**Verilen Metin**
Selam dostlar, Balkanlar’dan geleli 1 haftayı geçti. Artık Sofya ve Belgrad hakkında bir şeyler yazmanın vakti geldi, geçiyor. Tatilin en sinir bozucu kısmı “tatil sonrası yoğunluk” yüzünden yazmayı bu kadar geciktirdim. Lafı uzatmadan başlayalım.

Öncelikle tren yolculuğu hakkında bilgi almak için sizleri şöyle alayım: Balkan FlexiPass ile Interrail yapmak

Sofya

Sofya’ya varış sancılı oldu. Kapıkule’de treni yaklaşık 3 saat boyunca bekledik, sonrasında Plovdiv‘de indik. 2-3 saat de orada bekledik (aktarma yapacağımızı bilmiyorduk) Plovdiv’de garın çevresine yakın yerlerde ufak bir tur attık. Dikkatimi çeken ilk şeyler oldukça eski binalar, yol yapım çalışmaları ve çoğunluğu kızıl saçlı yaşlı kadınlar oldu. Şehir bende hiç iyi izlenimler bırakmadı. Neyse ki trenimiz geldi ve toplamda 19 saat süren bir yolculuğun ardından Sofya’ya vardık.

Asıl gitmek istediğimiz yer Belgrad‘dı ama Sofya’dan Belgrad’a tren akşam 20.30’da kalktığı için akşama kadar olan süreyi değerlendirelim dedik ve Sofya’yı gezme kararı verdik.

**Mevcut Veriler**
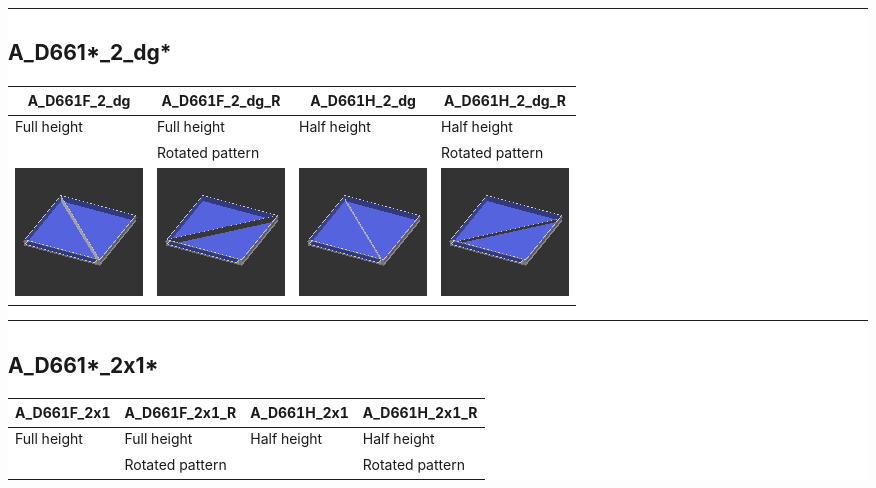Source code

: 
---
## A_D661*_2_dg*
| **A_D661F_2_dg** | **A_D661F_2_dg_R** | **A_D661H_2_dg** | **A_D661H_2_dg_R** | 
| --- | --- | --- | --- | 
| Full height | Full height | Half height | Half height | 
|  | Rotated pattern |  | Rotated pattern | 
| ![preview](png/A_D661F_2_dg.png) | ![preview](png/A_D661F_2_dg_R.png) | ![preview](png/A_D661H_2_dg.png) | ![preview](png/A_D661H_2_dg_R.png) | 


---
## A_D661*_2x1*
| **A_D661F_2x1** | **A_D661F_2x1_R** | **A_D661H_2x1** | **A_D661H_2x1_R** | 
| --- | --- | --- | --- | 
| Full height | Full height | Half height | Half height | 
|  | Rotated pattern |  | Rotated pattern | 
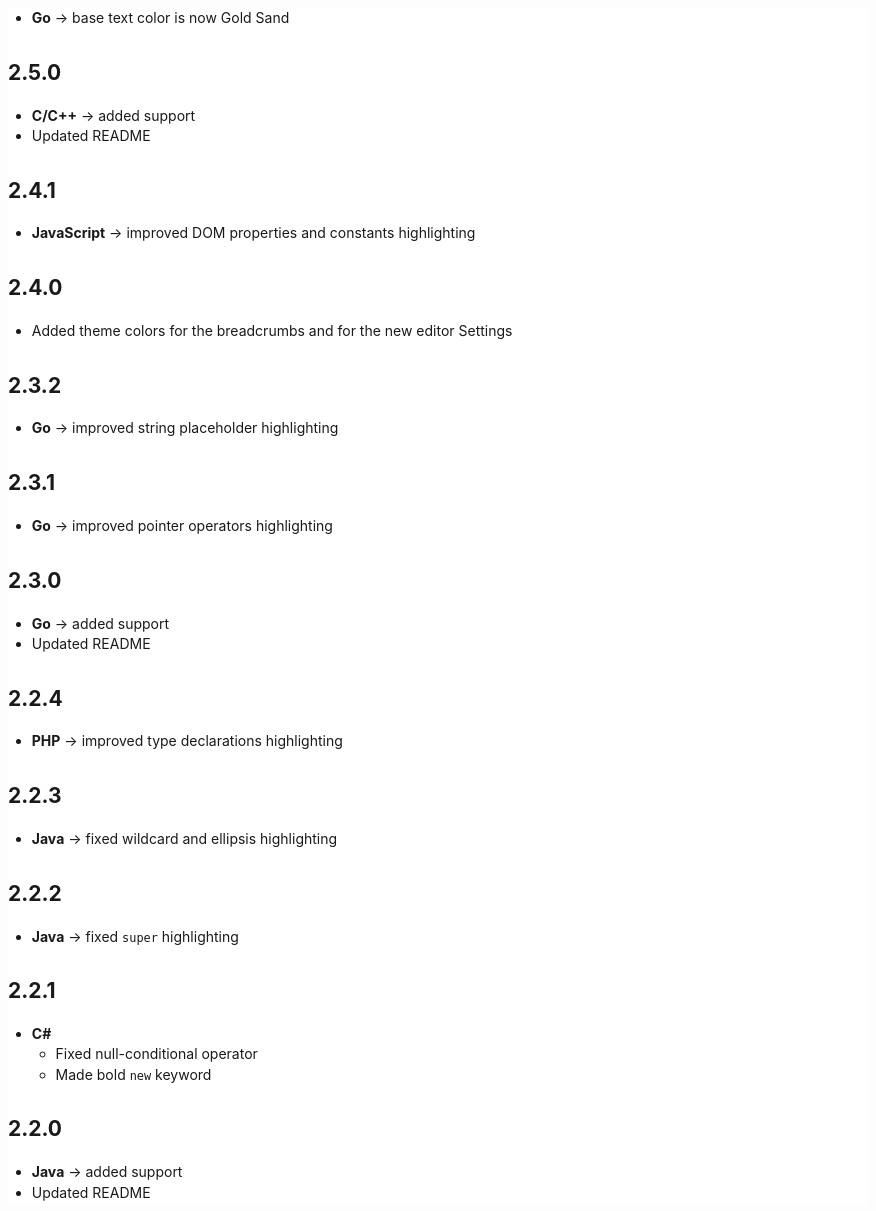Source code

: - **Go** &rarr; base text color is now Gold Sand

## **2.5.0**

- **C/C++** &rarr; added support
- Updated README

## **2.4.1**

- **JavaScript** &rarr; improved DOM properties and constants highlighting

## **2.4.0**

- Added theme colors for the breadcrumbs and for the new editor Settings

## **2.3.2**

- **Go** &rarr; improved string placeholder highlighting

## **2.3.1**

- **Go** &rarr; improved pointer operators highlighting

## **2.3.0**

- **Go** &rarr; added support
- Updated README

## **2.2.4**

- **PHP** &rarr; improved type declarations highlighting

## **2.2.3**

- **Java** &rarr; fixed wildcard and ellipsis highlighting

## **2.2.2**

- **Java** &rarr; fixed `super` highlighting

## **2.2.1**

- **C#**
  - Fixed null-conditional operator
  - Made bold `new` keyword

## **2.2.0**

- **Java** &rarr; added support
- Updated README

**Görev Listesi**
(1) Sofya ve Belgrad yazısında "Öncelikle tren yolculuğu" sözleriyle başlayıp "ardından Sofya’ya vardık." sözlerine kadar süren kısmı hiç değiştirmeden yeniden yazın.
(2) Sofya ve Belgrad yazısını kaldığı yerden devam ettirin.
Kayıtların bu işte hiçbir rolü yoktur.

**Beklenen Sonuçlar**
(1)
Öncelikle tren yolculuğu hakkında bilgi almak için sizleri şöyle alayım: Balkan FlexiPass ile Interrail yapmak

Sofya

Sofya’ya varış sancılı oldu. Kapıkule’de treni yaklaşık 3 saat boyunca bekledik, sonrasında Plovdiv‘de indik. 2-3 saat de orada bekledik (aktarma yapacağımızı bilmiyorduk) Plovdiv’de garın çevresine yakın yerlerde ufak bir tur attık. Dikkatimi çeken ilk şeyler oldukça eski binalar, yol yapım çalışmaları ve çoğunluğu kızıl saçlı yaşlı kadınlar oldu. Şehir bende hiç iyi izlenimler bırakmadı. Neyse ki trenimiz geldi ve toplamda 19 saat süren bir yolculuğun ardından Sofya’ya vardık.

(2)
Sofya’ya vardığımızda gardan daha çıkmadan yanımıza biri geldi ve yarım yamalak İngilizcesiyle neye ihtiyacımız olduğunu sordu. Ben de 19 saat süren yolculuğun afallamasıyla direk exchange office sordum, adam da “ok ok lets go” dedi ve takip etmeye başladık. Takip sırasında kafa dank etti ve içimden ‘kesin bahşiş isteyecek’ diye geçirdim; ama iş işten geçmişti. Exchange office’e geldik ve bozdurduğum 20 leva’dan 2’sini (1 Bulgar Levası: 1.60 TL) bize “çok yardımcı olan” görevliye bahşiş olarak verdim. Vermezsen gitmiyor peşinden. Zaten trende yediğim soğuk yüzünden sinirli ve hastaydım, her şey bir an önce çözülüp gitsin psikolojisindeydim.

Plovdiv garında donmuş bedenimi güneşte kalarak ısıtmaya çalışırken. Yüz ifadem çok şey anlatıyor sanırım.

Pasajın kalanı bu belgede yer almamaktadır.